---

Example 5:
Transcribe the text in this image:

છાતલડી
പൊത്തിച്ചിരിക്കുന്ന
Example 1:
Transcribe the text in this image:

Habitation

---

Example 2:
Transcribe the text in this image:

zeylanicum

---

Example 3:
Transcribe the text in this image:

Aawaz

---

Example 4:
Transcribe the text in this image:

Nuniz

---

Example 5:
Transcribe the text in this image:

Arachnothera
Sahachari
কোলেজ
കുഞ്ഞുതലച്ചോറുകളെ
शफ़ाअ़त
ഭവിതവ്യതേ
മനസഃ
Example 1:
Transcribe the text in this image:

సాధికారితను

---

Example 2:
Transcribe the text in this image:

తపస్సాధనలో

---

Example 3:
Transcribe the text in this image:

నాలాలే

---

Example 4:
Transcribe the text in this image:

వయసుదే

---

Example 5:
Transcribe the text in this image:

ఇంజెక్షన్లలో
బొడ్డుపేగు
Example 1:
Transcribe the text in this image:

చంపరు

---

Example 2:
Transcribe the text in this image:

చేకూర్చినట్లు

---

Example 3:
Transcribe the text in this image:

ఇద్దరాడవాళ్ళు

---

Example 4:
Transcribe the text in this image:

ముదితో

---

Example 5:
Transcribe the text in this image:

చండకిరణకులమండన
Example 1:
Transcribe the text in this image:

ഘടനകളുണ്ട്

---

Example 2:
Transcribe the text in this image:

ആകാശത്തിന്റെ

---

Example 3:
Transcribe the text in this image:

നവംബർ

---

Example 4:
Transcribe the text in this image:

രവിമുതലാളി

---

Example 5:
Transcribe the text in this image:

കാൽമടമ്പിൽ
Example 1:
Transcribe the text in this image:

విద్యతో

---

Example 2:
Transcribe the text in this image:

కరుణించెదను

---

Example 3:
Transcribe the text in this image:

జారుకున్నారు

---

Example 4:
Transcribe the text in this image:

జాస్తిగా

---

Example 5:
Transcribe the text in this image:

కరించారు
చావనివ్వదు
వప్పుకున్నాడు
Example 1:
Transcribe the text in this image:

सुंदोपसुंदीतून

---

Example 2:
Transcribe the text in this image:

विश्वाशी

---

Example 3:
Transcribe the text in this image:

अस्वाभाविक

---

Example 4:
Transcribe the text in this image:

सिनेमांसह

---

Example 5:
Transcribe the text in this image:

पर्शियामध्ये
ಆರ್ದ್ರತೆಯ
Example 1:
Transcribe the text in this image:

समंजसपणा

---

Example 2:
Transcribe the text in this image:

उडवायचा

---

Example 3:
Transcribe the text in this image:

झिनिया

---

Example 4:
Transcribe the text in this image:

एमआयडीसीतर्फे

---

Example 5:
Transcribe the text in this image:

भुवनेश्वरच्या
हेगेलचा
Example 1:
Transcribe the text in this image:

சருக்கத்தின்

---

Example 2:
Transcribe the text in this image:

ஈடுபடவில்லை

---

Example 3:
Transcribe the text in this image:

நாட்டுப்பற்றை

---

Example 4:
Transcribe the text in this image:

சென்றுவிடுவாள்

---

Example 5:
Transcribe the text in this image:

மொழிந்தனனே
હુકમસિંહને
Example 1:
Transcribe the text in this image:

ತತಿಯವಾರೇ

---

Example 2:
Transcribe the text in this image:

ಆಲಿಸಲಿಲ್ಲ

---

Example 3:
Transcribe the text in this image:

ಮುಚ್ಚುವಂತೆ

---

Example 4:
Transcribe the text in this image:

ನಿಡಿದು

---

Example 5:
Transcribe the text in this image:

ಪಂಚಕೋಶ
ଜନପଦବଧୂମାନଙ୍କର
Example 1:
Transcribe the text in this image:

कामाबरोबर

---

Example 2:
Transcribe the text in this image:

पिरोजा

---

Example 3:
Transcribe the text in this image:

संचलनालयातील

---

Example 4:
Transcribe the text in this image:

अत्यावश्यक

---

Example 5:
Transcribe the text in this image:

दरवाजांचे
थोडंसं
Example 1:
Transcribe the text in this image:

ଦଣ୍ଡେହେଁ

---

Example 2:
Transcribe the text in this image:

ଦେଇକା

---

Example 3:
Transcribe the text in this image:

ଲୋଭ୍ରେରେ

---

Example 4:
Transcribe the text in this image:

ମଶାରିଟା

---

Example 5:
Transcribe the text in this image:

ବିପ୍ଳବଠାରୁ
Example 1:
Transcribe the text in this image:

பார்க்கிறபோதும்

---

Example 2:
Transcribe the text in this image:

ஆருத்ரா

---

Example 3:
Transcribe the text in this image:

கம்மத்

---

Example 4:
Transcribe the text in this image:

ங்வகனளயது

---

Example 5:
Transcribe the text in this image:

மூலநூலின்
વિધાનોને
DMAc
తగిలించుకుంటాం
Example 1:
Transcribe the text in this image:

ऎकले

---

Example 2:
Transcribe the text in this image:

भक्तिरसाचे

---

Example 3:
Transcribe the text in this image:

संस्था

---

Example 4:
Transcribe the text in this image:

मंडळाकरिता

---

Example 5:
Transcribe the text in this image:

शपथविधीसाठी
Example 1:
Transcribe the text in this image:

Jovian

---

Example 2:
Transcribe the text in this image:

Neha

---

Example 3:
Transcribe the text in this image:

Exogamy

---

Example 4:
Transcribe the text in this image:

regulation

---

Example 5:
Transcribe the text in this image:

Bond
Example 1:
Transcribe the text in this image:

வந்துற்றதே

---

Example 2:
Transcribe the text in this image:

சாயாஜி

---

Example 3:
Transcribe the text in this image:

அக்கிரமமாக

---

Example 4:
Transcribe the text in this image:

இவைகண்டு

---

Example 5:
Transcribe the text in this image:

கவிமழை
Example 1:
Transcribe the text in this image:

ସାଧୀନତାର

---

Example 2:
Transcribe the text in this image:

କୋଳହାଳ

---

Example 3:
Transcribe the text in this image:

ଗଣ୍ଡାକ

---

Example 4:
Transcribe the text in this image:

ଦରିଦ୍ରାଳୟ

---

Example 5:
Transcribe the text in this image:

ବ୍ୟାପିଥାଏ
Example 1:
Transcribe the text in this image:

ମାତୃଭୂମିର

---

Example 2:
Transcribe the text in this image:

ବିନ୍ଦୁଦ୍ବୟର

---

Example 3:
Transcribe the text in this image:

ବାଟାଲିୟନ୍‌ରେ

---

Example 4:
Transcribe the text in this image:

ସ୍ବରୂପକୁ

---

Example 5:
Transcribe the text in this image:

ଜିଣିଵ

▶ [EXERCISE GOAL]: Output all of the records exactly, with nothing omitted.

▶ [SOLUTION BELOW]:
---

Example 5:
Transcribe the text in this image:

છાતલડી
പൊത്തിച്ചിരിക്കുന്ന
Example 1:
Transcribe the text in this image:

Habitation

---

Example 2:
Transcribe the text in this image:

zeylanicum

---

Example 3:
Transcribe the text in this image:

Aawaz

---

Example 4:
Transcribe the text in this image:

Nuniz

---

Example 5:
Transcribe the text in this image:

Arachnothera
Sahachari
কোলেজ
കുഞ്ഞുതലച്ചോറുകളെ
शफ़ाअ़त
ഭവിതവ്യതേ
മനസഃ
Example 1:
Transcribe the text in this image:

సాధికారితను

---

Example 2:
Transcribe the text in this image:

తపస్సాధనలో

---

Example 3:
Transcribe the text in this image:

నాలాలే

---

Example 4:
Transcribe the text in this image:

వయసుదే

---

Example 5:
Transcribe the text in this image:

ఇంజెక్షన్లలో
బొడ్డుపేగు
Example 1:
Transcribe the text in this image:

చంపరు

---

Example 2:
Transcribe the text in this image:

చేకూర్చినట్లు

---

Example 3:
Transcribe the text in this image:

ఇద్దరాడవాళ్ళు

---

Example 4:
Transcribe the text in this image:

ముదితో

---

Example 5:
Transcribe the text in this image:

చండకిరణకులమండన
Example 1:
Transcribe the text in this image:

ഘടനകളുണ്ട്

---

Example 2:
Transcribe the text in this image:

ആകാശത്തിന്റെ

---

Example 3:
Transcribe the text in this image:

നവംബർ

---

Example 4:
Transcribe the text in this image:

രവിമുതലാളി

---

Example 5:
Transcribe the text in this image:

കാൽമടമ്പിൽ
Example 1:
Transcribe the text in this image:

విద్యతో

---

Example 2:
Transcribe the text in this image:

కరుణించెదను

---

Example 3:
Transcribe the text in this image:

జారుకున్నారు

---

Example 4:
Transcribe the text in this image:

జాస్తిగా

---

Example 5:
Transcribe the text in this image:

కరించారు
చావనివ్వదు
వప్పుకున్నాడు
Example 1:
Transcribe the text in this image:

सुंदोपसुंदीतून

---

Example 2:
Transcribe the text in this image:

विश्वाशी

---

Example 3:
Transcribe the text in this image:

अस्वाभाविक

---

Example 4:
Transcribe the text in this image:

सिनेमांसह

---

Example 5:
Transcribe the text in this image:

पर्शियामध्ये
ಆರ್ದ್ರತೆಯ
Example 1:
Transcribe the text in this image:

समंजसपणा

---

Example 2:
Transcribe the text in this image:

उडवायचा

---

Example 3:
Transcribe the text in this image:

झिनिया

---

Example 4:
Transcribe the text in this image:

एमआयडीसीतर्फे

---

Example 5:
Transcribe the text in this image:

भुवनेश्वरच्या
हेगेलचा
Example 1:
Transcribe the text in this image:

சருக்கத்தின்

---

Example 2:
Transcribe the text in this image:

ஈடுபடவில்லை

---

Example 3:
Transcribe the text in this image:

நாட்டுப்பற்றை

---

Example 4:
Transcribe the text in this image:

சென்றுவிடுவாள்

---

Example 5:
Transcribe the text in this image:

மொழிந்தனனே
હુકમસિંહને
Example 1:
Transcribe the text in this image:

ತತಿಯವಾರೇ

---

Example 2:
Transcribe the text in this image:

ಆಲಿಸಲಿಲ್ಲ

---

Example 3:
Transcribe the text in this image:

ಮುಚ್ಚುವಂತೆ

---

Example 4:
Transcribe the text in this image:

ನಿಡಿದು

---

Example 5:
Transcribe the text in this image:

ಪಂಚಕೋಶ
ଜନପଦବଧୂମାନଙ୍କର
Example 1:
Transcribe the text in this image:

कामाबरोबर

---

Example 2:
Transcribe the text in this image:

पिरोजा

---

Example 3:
Transcribe the text in this image:

संचलनालयातील

---

Example 4:
Transcribe the text in this image:

अत्यावश्यक

---

Example 5:
Transcribe the text in this image:

दरवाजांचे
थोडंसं
Example 1:
Transcribe the text in this image:

ଦଣ୍ଡେହେଁ

---

Example 2:
Transcribe the text in this image:

ଦେଇକା

---

Example 3:
Transcribe the text in this image:

ଲୋଭ୍ରେରେ

---

Example 4:
Transcribe the text in this image:

ମଶାରିଟା

---

Example 5:
Transcribe the text in this image:

ବିପ୍ଳବଠାରୁ
Example 1:
Transcribe the text in this image:

பார்க்கிறபோதும்

---

Example 2:
Transcribe the text in this image:

ஆருத்ரா

---

Example 3:
Transcribe the text in this image:

கம்மத்

---

Example 4:
Transcribe the text in this image:

ங்வகனளயது

---

Example 5:
Transcribe the text in this image:

மூலநூலின்
વિધાનોને
DMAc
తగిలించుకుంటాం
Example 1:
Transcribe the text in this image:

ऎकले

---

Example 2:
Transcribe the text in this image:

भक्तिरसाचे

---

Example 3:
Transcribe the text in this image:

संस्था

---

Example 4:
Transcribe the text in this image:

मंडळाकरिता

---

Example 5:
Transcribe the text in this image:

शपथविधीसाठी
Example 1:
Transcribe the text in this image:

Jovian

---

Example 2:
Transcribe the text in this image:

Neha

---

Example 3:
Transcribe the text in this image:

Exogamy

---

Example 4:
Transcribe the text in this image:

regulation

---

Example 5:
Transcribe the text in this image:

Bond
Example 1:
Transcribe the text in this image:

வந்துற்றதே

---

Example 2:
Transcribe the text in this image:

சாயாஜி

---

Example 3:
Transcribe the text in this image:

அக்கிரமமாக

---

Example 4:
Transcribe the text in this image:

இவைகண்டு

---

Example 5:
Transcribe the text in this image:

கவிமழை
Example 1:
Transcribe the text in this image:

ସାଧୀନତାର

---

Example 2:
Transcribe the text in this image:

କୋଳହାଳ

---

Example 3:
Transcribe the text in this image:

ଗଣ୍ଡାକ

---

Example 4:
Transcribe the text in this image:

ଦରିଦ୍ରାଳୟ

---

Example 5:
Transcribe the text in this image:

ବ୍ୟାପିଥାଏ
Example 1:
Transcribe the text in this image:

ମାତୃଭୂମିର

---

Example 2:
Transcribe the text in this image:

ବିନ୍ଦୁଦ୍ବୟର

---

Example 3:
Transcribe the text in this image:

ବାଟାଲିୟନ୍‌ରେ

---

Example 4:
Transcribe the text in this image:

ସ୍ବରୂପକୁ

---

Example 5:
Transcribe the text in this image:

ଜିଣିଵ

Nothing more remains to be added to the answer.